Remember the news that nuclear power may not be anathema any longer for certain members of the left? Of course, Professor Lovelock has long backed nuclear power, but it takes more than one person to make such a concept fly.
Well, it seems to be flapping its wings a bit harder:
From Japan to Germany to Britain to the United States, leaders of countries that had stopped investing in nuclear power are now considering building new power plants or delaying the closure of existing ones. The shift is especially notable in Japan and Germany, where both turned decisively against nuclear power after the 2011 Fukushima disaster.

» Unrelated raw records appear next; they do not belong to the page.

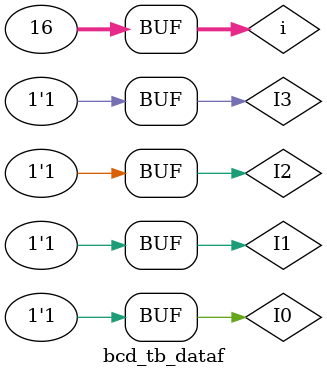
<source format=v>
`timescale 1ns / 1ps

module bcd_tb_dataf;

	// Inputs
	reg I0;
	reg I1;
	reg I2;
	reg I3;

	// Outputs
	wire [6:0] O;
	integer i;
	// Instantiate the Unit Under Test (UUT)
	bcd_dataf uut (
		.I0(I0), 
		.I1(I1), 
		.I2(I2), 
		.I3(I3), 
		.O(O)
	);

	initial begin
		for (i=0; i<16; i=i+1) 
		begin 
			I0 = i[0];
			I1 = i[1];
			I2 = i[2];
			I3 = i[3];
			#10;
		end
		// Add stimulus here
	end
      
endmodule


</source>
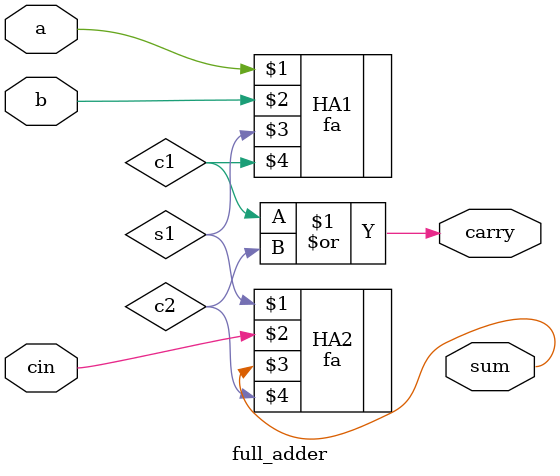
<source format=v>
`timescale 1ns / 1ps


module full_adder(
    input a,b,cin,
    output sum,carry
    );
    
    wire s1,c1,c2;
    fa HA1(a,b,s1,c1);
    fa HA2(s1,cin,sum,c2);
    assign carry = c1 | c2;
endmodule

</source>
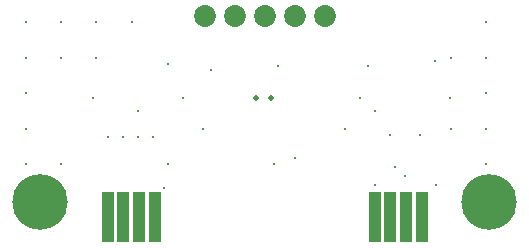
<source format=gbs>
G04 Layer_Color=16711935*
%FSTAX24Y24*%
%MOIN*%
G70*
G01*
G75*
%ADD29R,0.0395X0.1655*%
%ADD31C,0.0730*%
%ADD32C,0.1852*%
%ADD33C,0.0118*%
%ADD34C,0.0197*%
D29*
X063602Y033661D02*
D03*
X064127D02*
D03*
X064652D02*
D03*
X065177D02*
D03*
X054705D02*
D03*
X05523D02*
D03*
X055755D02*
D03*
X05628D02*
D03*
D31*
X058941Y040354D02*
D03*
X057941D02*
D03*
X059941D02*
D03*
X060941D02*
D03*
X061941D02*
D03*
D32*
X052461Y034154D02*
D03*
X067421D02*
D03*
D33*
X060397Y038697D02*
D03*
X063377Y038719D02*
D03*
X058141Y038555D02*
D03*
X067323Y040157D02*
D03*
Y038976D02*
D03*
Y037795D02*
D03*
Y036614D02*
D03*
Y035433D02*
D03*
X066142Y038976D02*
D03*
Y036614D02*
D03*
X062598D02*
D03*
X060236Y035433D02*
D03*
X057874Y036614D02*
D03*
X055512Y040157D02*
D03*
X054331D02*
D03*
Y038976D02*
D03*
X05315Y040157D02*
D03*
Y038976D02*
D03*
Y035433D02*
D03*
X051968Y040157D02*
D03*
Y038976D02*
D03*
Y037795D02*
D03*
Y036614D02*
D03*
Y035433D02*
D03*
X057205Y037638D02*
D03*
X056705Y035433D02*
D03*
X056594Y034646D02*
D03*
X056205Y036348D02*
D03*
X055705Y037218D02*
D03*
X063602Y037205D02*
D03*
X054705Y036348D02*
D03*
X055205D02*
D03*
X055705D02*
D03*
X054205Y037638D02*
D03*
X065102Y036417D02*
D03*
X064102Y036392D02*
D03*
X060941Y03563D02*
D03*
X066102Y037638D02*
D03*
X063102D02*
D03*
X056705Y03878D02*
D03*
X065602Y038878D02*
D03*
X064602Y035039D02*
D03*
X06565Y034744D02*
D03*
X064278Y035335D02*
D03*
X063602Y034744D02*
D03*
D34*
X060138Y037638D02*
D03*
X059646D02*
D03*
M02*

</source>
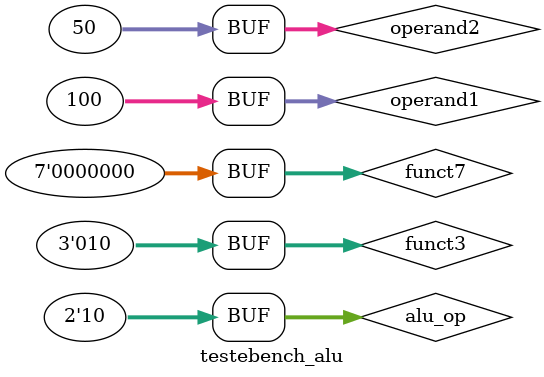
<source format=v>
`timescale 1ns / 1ps


module testebench_alu();
reg [1:0] alu_op;
reg [2:0] funct3; reg [6:0] funct7;
wire [3:0] operation;
reg [31:0] operand1, operand2; 
wire [31:0] result;
wire Z;

alu_cntrl dut(.alu_op(alu_op), 
              .funct3(funct3),
              .funct7(funct7), 
              .operation(operation),
              .operand1(operand1),
              .operand2(operand2),
              .result(result), .Z(Z));
              
          initial begin 
             operand1 = 32'd50; operand2 = 32'd50;
             alu_op = 2'b00; funct7 = 7'bxxxxxxx; funct3 = 3'bxxx;  #10; //add for lw & sw instruction
             alu_op = 2'b01; funct7 = 7'bxxxxxxx; funct3 = 3'bxxx;  #10; //subtract(branch on equal)
             alu_op = 2'b10; funct7 = 7'b0000000; funct3 = 3'b000;  #10;//add
             alu_op = 2'b10; funct7 = 7'b0100000; funct3 = 3'b000;  #10;//R-type subtract 
             alu_op = 2'b10; funct7 = 7'b0000000; funct3 = 3'b111;  operand1 = 32'b1; operand2 = 32'b0; #10;//R-type AND 
             alu_op = 2'b10; funct7 = 7'b0000000; funct3 = 3'b110;  #10;//R-type OR 
             alu_op = 2'b10; funct7 = 7'b0000000; funct3 = 3'b010;  operand1 = 32'd100; operand2 = 32'd50; #10;
          
          end 
    
endmodule

</source>
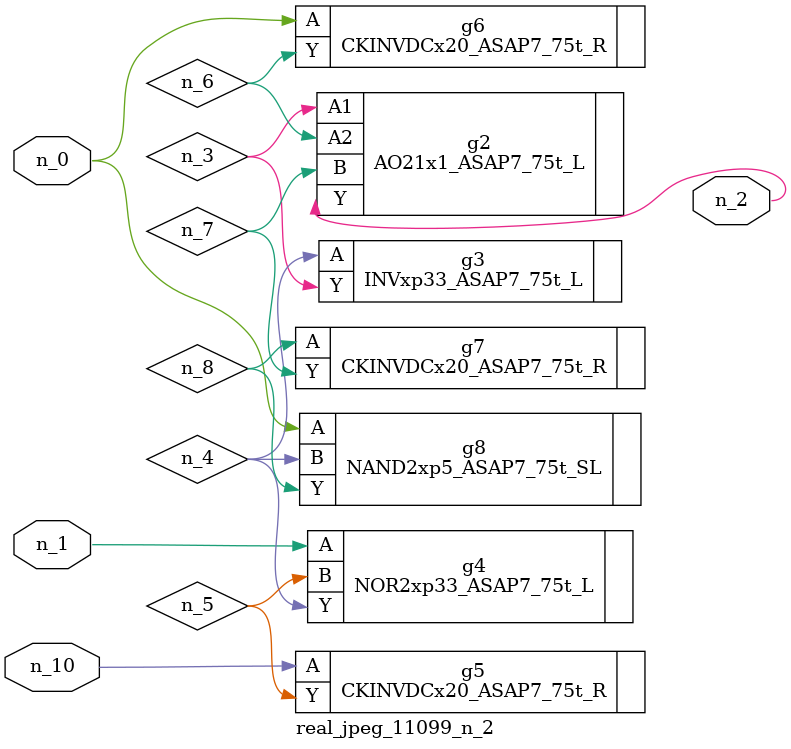
<source format=v>
module real_jpeg_11099_n_2 (n_1, n_10, n_0, n_2);

input n_1;
input n_10;
input n_0;

output n_2;

wire n_5;
wire n_4;
wire n_8;
wire n_6;
wire n_7;
wire n_3;

CKINVDCx20_ASAP7_75t_R g6 ( 
.A(n_0),
.Y(n_6)
);

NAND2xp5_ASAP7_75t_SL g8 ( 
.A(n_0),
.B(n_4),
.Y(n_8)
);

NOR2xp33_ASAP7_75t_L g4 ( 
.A(n_1),
.B(n_5),
.Y(n_4)
);

AO21x1_ASAP7_75t_L g2 ( 
.A1(n_3),
.A2(n_6),
.B(n_7),
.Y(n_2)
);

INVxp33_ASAP7_75t_L g3 ( 
.A(n_4),
.Y(n_3)
);

CKINVDCx20_ASAP7_75t_R g7 ( 
.A(n_8),
.Y(n_7)
);

CKINVDCx20_ASAP7_75t_R g5 ( 
.A(n_10),
.Y(n_5)
);


endmodule
</source>
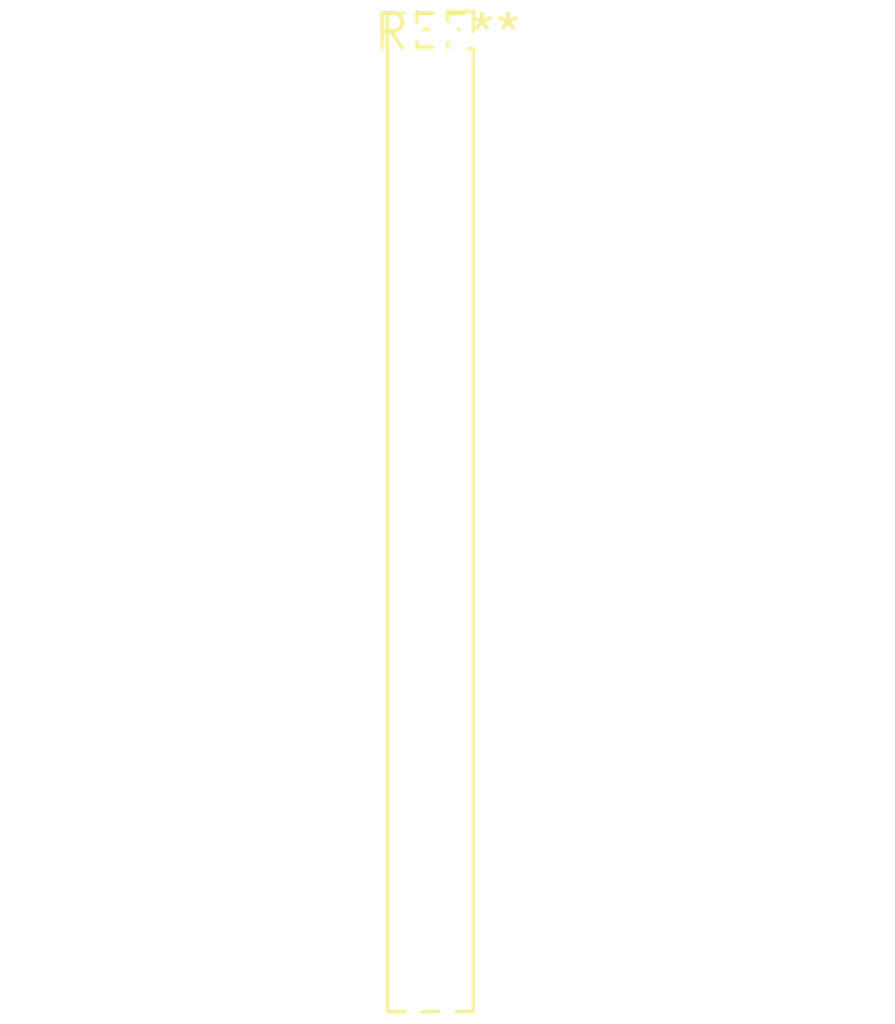
<source format=kicad_pcb>
(kicad_pcb (version 20240108) (generator pcbnew)

  (general
    (thickness 1.6)
  )

  (paper "A4")
  (layers
    (0 "F.Cu" signal)
    (31 "B.Cu" signal)
    (32 "B.Adhes" user "B.Adhesive")
    (33 "F.Adhes" user "F.Adhesive")
    (34 "B.Paste" user)
    (35 "F.Paste" user)
    (36 "B.SilkS" user "B.Silkscreen")
    (37 "F.SilkS" user "F.Silkscreen")
    (38 "B.Mask" user)
    (39 "F.Mask" user)
    (40 "Dwgs.User" user "User.Drawings")
    (41 "Cmts.User" user "User.Comments")
    (42 "Eco1.User" user "User.Eco1")
    (43 "Eco2.User" user "User.Eco2")
    (44 "Edge.Cuts" user)
    (45 "Margin" user)
    (46 "B.CrtYd" user "B.Courtyard")
    (47 "F.CrtYd" user "F.Courtyard")
    (48 "B.Fab" user)
    (49 "F.Fab" user)
    (50 "User.1" user)
    (51 "User.2" user)
    (52 "User.3" user)
    (53 "User.4" user)
    (54 "User.5" user)
    (55 "User.6" user)
    (56 "User.7" user)
    (57 "User.8" user)
    (58 "User.9" user)
  )

  (setup
    (pad_to_mask_clearance 0)
    (pcbplotparams
      (layerselection 0x00010fc_ffffffff)
      (plot_on_all_layers_selection 0x0000000_00000000)
      (disableapertmacros false)
      (usegerberextensions false)
      (usegerberattributes false)
      (usegerberadvancedattributes false)
      (creategerberjobfile false)
      (dashed_line_dash_ratio 12.000000)
      (dashed_line_gap_ratio 3.000000)
      (svgprecision 4)
      (plotframeref false)
      (viasonmask false)
      (mode 1)
      (useauxorigin false)
      (hpglpennumber 1)
      (hpglpenspeed 20)
      (hpglpendiameter 15.000000)
      (dxfpolygonmode false)
      (dxfimperialunits false)
      (dxfusepcbnewfont false)
      (psnegative false)
      (psa4output false)
      (plotreference false)
      (plotvalue false)
      (plotinvisibletext false)
      (sketchpadsonfab false)
      (subtractmaskfromsilk false)
      (outputformat 1)
      (mirror false)
      (drillshape 1)
      (scaleselection 1)
      (outputdirectory "")
    )
  )

  (net 0 "")

  (footprint "PinSocket_2x29_P1.27mm_Vertical" (layer "F.Cu") (at 0 0))

)

</source>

And it comes even as fears mount about another potential nuclear disaster at Europe’s largest nuclear power plant in Ukraine. …
The global reevaluation shows the extraordinary degree to which the war in Ukraine is reshaping long-held positions about nuclear power. Europe is bracing for a winter of energy shortages in which it may run out of natural gas supplies, potentially forcing it to shut down factories and leave citizens shivering. Worldwide, prices for fossil fuels have skyrocketed since Russia invaded Ukraine in February, with Europe, the United States and a few other countries around the world significantly scaling back their purchases of cheap Russian oil and gas. [WaPo]
Resulting in …
This week, Japanese Prime Minister Fumio Kishida announced that his government is considering constructing next-generation nuclear power plants with the goal of making them commercially operational in the 2030s. The government may also extend the operational life of its current nuclear power plants.
No doubt some folks are appalled, but the fact of the matter is that we need energy, and rioting over its lack would be no fun at all. Don’t be surprised at more news concerning nuclear energy out of both Germany and Japan, as both face Russia, an aggressive, nuclear-armed nation that supplies a lot of fossil fuels.